REQUIRED WORK:
Please reproduce the lines of the data below, changing every "common name" to "vernacular name" and leaving everything else untouched.

ITEMS:
════════════════
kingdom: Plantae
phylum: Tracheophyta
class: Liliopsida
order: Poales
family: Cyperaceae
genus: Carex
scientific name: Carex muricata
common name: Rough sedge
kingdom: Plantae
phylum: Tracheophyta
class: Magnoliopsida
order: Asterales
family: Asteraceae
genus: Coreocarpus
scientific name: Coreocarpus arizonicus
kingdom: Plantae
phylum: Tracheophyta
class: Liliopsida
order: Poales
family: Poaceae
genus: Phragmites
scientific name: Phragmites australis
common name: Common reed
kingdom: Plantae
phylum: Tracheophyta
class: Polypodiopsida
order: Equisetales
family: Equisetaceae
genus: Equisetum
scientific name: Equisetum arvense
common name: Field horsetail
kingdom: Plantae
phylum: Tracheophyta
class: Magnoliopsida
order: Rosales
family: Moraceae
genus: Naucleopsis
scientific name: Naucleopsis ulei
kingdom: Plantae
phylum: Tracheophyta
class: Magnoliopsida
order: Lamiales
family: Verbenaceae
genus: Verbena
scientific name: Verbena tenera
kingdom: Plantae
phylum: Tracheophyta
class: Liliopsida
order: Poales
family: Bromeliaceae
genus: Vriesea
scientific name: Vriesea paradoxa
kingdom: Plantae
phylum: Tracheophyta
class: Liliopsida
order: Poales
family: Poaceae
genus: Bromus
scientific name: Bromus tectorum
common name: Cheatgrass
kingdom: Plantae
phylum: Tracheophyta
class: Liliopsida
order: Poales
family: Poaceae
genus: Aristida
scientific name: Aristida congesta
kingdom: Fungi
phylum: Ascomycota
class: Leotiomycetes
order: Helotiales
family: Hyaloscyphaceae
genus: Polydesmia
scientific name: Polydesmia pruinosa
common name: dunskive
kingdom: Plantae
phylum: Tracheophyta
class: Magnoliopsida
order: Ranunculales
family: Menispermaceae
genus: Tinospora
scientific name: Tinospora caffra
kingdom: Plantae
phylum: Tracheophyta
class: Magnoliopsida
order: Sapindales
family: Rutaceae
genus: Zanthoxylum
════════════════
TASK SOLUTION:
kingdom: Plantae
phylum: Tracheophyta
class: Liliopsida
order: Poales
family: Cyperaceae
genus: Carex
scientific name: Carex muricata
vernacular name: Rough sedge
kingdom: Plantae
phylum: Tracheophyta
class: Magnoliopsida
order: Asterales
family: Asteraceae
genus: Coreocarpus
scientific name: Coreocarpus arizonicus
kingdom: Plantae
phylum: Tracheophyta
class: Liliopsida
order: Poales
family: Poaceae
genus: Phragmites
scientific name: Phragmites australis
vernacular name: Common reed
kingdom: Plantae
phylum: Tracheophyta
class: Polypodiopsida
order: Equisetales
family: Equisetaceae
genus: Equisetum
scientific name: Equisetum arvense
vernacular name: Field horsetail
kingdom: Plantae
phylum: Tracheophyta
class: Magnoliopsida
order: Rosales
family: Moraceae
genus: Naucleopsis
scientific name: Naucleopsis ulei
kingdom: Plantae
phylum: Tracheophyta
class: Magnoliopsida
order: Lamiales
family: Verbenaceae
genus: Verbena
scientific name: Verbena tenera
kingdom: Plantae
phylum: Tracheophyta
class: Liliopsida
order: Poales
family: Bromeliaceae
genus: Vriesea
scientific name: Vriesea paradoxa
kingdom: Plantae
phylum: Tracheophyta
class: Liliopsida
order: Poales
family: Poaceae
genus: Bromus
scientific name: Bromus tectorum
vernacular name: Cheatgrass
kingdom: Plantae
phylum: Tracheophyta
class: Liliopsida
order: Poales
family: Poaceae
genus: Aristida
scientific name: Aristida congesta
kingdom: Fungi
phylum: Ascomycota
class: Leotiomycetes
order: Helotiales
family: Hyaloscyphaceae
genus: Polydesmia
scientific name: Polydesmia pruinosa
vernacular name: dunskive
kingdom: Plantae
phylum: Tracheophyta
class: Magnoliopsida
order: Ranunculales
family: Menispermaceae
genus: Tinospora
scientific name: Tinospora caffra
kingdom: Plantae
phylum: Tracheophyta
class: Magnoliopsida
order: Sapindales
family: Rutaceae
genus: Zanthoxylum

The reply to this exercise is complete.